#### What is being asked
Please rewrite the items from the start through the line with "retain all their rights.", substituting "Tel" for each "Phone" and keeping everything else the same.

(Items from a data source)
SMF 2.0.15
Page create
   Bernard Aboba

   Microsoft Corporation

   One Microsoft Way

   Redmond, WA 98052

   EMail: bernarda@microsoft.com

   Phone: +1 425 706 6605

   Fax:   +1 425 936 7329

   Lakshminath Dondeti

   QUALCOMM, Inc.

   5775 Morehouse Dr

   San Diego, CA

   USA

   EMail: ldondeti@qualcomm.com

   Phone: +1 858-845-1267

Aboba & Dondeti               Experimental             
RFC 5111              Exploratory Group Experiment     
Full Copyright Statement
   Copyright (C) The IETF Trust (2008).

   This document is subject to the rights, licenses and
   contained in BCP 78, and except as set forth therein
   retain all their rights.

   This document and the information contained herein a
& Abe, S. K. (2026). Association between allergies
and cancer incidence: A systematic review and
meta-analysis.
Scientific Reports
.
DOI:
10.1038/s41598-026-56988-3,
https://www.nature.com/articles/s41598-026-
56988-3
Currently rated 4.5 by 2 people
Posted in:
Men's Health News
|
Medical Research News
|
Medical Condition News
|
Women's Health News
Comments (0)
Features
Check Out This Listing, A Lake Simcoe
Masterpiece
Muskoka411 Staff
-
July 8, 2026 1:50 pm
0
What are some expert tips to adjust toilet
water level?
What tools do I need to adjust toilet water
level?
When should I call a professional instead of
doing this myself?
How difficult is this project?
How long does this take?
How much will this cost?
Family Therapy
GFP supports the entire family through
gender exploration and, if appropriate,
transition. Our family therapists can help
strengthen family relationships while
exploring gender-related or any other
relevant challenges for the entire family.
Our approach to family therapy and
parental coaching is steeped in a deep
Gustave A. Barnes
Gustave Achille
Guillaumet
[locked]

#### Written reply
SMF 2.0.15
Page create
   Bernard Aboba

   Microsoft Corporation

   One Microsoft Way

   Redmond, WA 98052

   EMail: bernarda@microsoft.com

   Tel: +1 425 706 6605

   Fax:   +1 425 936 7329

   Lakshminath Dondeti

   QUALCOMM, Inc.

   5775 Morehouse Dr

   San Diego, CA

   USA

   EMail: ldondeti@qualcomm.com

   Tel: +1 858-845-1267

Aboba & Dondeti               Experimental             
RFC 5111              Exploratory Group Experiment     
Full Copyright Statement
   Copyright (C) The IETF Trust (2008).

   This document is subject to the rights, licenses and
   contained in BCP 78, and except as set forth therein
   retain all their rights.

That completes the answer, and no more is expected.